TEXT BLOCK
※ ※ ※

Tigers that recently killed people in India

Close to the foothills of the Himalaya four tigers ventured out of forests and killed 11 people in the past five months. The killings have challenged the official understanding of man-eaters. Unlike the man-eaters of Kumaon Jim Corbett wrote about, these were not rendered incapable of hunting by either old age or injury. All four tigers were young; two were adolescents.

The 10-year-old tiger – they usually life for 14-15 years in the wild-in Corbett National Park killed Bhagwati Devi of Dhikuli village in the buffer zone of the park on February 6 when she went into the forest to collect firewood. The villagers said the tiger attacked the 50-year-old from behind as she sat collecting wood. Following protests by people, the chief wildlife warden of Uttarakhand issued orders to kill or catch the “man-eater”. The forest department trapped the animal and sent it to a zoo in Nainital on February 10.

Bhagwati Devi’s husband B C Nainwal, however, does not blame the tiger. “It is the policies of the government that made the tiger a victim of public ire,” he said. “The tiger was roaming near Dhikuli for four-five months. The main reason was elephant safaris by resorts here. They are known to throw meat in front of the tiger to increase the sighting of the big cat.”

A forest official admitted the resort operators’ role was suspicious. “They conducted elephant safaris in the area though it is not a tourist zone,” he said. Thirty-six resorts line the state highway in Dhikuli, on the other side of which is the park boundary. The department has now banned elephant safaris in the buffer zone. The forest department says the tiger was observed in the area for more than a year. “We warned the villagers not to go inside the forest but they did not heed the warning,” said Umesh Tiwari, the Bijrani range officer.

It is believed to have been lured out of Deoria forest range in Pilibhit district of Uttar Pradesh in November 2008 while chasing a wild boar, which ran into adjacent sugarcane fields that mimicked the tiger’s natural habitat, grassland. On November 9, it attacked a farm labourer in the sugarcane field in Pareba village when he was cutting sugarcane. The next day it attacked Kishan Pal Gangwal in nearby Dammupura village but the teenager survived. “The first victim was in a hunched position, so probably the tiger mistook it for an animal,” said Pradeep Tyagi, a forest guard in Deoria.

※ ※ ※

RECORDED DATA
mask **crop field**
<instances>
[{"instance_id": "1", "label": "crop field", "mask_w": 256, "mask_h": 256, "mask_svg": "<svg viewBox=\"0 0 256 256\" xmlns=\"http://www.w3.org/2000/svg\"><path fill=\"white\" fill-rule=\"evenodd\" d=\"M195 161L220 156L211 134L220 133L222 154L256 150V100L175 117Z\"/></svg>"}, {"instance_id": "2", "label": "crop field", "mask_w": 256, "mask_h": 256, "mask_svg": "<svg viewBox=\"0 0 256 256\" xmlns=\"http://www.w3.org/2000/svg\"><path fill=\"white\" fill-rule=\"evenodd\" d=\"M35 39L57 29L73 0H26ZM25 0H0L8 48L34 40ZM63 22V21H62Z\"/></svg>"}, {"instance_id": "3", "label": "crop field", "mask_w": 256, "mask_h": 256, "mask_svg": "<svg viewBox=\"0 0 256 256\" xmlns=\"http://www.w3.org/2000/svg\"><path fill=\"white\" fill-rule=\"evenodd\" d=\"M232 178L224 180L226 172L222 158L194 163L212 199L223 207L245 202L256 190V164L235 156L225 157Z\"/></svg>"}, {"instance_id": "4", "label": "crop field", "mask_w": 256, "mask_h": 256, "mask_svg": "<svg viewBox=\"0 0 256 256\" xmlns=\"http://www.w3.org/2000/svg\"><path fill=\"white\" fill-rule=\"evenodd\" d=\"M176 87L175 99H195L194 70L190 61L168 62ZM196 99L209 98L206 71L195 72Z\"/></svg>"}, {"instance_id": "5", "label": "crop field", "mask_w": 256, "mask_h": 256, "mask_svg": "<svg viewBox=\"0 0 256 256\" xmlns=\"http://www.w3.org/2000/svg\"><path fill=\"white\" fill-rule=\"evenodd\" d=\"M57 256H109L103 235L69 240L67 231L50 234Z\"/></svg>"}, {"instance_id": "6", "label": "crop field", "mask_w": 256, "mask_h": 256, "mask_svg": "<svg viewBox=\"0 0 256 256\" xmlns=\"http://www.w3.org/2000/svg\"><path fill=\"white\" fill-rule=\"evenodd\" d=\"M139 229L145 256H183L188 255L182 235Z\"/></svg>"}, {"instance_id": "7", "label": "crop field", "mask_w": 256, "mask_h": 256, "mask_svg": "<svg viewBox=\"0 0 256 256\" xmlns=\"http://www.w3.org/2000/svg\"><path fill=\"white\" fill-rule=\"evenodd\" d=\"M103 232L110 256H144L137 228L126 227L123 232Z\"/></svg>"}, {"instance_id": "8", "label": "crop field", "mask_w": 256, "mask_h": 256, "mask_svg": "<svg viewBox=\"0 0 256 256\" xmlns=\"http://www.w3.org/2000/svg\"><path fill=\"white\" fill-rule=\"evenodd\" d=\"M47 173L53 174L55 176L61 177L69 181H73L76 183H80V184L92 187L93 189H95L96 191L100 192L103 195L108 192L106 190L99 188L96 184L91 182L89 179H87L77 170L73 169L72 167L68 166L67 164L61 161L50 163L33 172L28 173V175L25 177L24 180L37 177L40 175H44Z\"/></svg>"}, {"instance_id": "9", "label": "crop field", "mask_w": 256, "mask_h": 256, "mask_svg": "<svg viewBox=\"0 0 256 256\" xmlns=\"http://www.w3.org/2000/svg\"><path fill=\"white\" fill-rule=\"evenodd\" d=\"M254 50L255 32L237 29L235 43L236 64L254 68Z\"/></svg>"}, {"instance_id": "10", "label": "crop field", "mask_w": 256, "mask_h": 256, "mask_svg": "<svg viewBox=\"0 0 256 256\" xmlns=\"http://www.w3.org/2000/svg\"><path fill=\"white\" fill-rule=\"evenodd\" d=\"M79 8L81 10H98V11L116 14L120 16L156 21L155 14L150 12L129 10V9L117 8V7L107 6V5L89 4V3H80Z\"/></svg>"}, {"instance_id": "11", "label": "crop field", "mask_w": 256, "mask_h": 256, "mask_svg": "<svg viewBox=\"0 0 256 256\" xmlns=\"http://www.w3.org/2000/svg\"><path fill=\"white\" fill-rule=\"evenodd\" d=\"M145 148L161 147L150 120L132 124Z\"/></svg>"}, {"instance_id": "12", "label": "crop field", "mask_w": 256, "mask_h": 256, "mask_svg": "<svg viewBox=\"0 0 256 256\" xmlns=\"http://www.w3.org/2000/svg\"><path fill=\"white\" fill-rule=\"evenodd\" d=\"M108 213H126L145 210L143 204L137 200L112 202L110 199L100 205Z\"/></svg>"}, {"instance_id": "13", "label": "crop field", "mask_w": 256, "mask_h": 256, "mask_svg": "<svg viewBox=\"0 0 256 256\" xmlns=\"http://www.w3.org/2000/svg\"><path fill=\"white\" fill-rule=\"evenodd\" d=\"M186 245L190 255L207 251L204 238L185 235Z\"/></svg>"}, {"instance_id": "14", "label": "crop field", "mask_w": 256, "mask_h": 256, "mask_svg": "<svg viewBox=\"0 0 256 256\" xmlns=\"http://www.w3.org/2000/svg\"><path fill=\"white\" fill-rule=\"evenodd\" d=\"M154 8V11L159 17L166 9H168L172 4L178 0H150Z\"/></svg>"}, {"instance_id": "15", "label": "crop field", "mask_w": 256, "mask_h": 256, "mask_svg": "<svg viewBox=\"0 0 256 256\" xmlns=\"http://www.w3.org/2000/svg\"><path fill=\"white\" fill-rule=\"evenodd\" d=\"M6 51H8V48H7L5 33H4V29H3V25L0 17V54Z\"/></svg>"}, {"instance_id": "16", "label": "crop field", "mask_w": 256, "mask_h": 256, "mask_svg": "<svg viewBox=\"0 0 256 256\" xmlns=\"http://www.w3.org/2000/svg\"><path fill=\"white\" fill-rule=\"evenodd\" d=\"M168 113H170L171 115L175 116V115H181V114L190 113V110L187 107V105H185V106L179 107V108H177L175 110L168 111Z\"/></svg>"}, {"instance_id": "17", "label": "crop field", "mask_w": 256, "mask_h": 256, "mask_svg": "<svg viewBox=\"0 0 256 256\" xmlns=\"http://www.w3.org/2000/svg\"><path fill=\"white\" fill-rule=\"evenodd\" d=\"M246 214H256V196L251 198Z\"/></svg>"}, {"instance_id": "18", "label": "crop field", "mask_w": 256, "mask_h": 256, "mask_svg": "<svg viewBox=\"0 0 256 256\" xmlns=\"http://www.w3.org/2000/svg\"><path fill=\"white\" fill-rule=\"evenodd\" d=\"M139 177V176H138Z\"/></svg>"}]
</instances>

※ ※ ※

SET TASK
Can you return the part of the article on the tigers that killed people in India from "It is believed" up to and including "guard in Deoria.", word for word?

SOLVED PROBLEM
It is believed to have been lured out of Deoria forest range in Pilibhit district of Uttar Pradesh in November 2008 while chasing a wild boar, which ran into adjacent sugarcane fields that mimicked the tiger’s natural habitat, grassland. On November 9, it attacked a farm labourer in the sugarcane field in Pareba village when he was cutting sugarcane. The next day it attacked Kishan Pal Gangwal in nearby Dammupura village but the teenager survived. “The first victim was in a hunched position, so probably the tiger mistook it for an animal,” said Pradeep Tyagi, a forest guard in Deoria.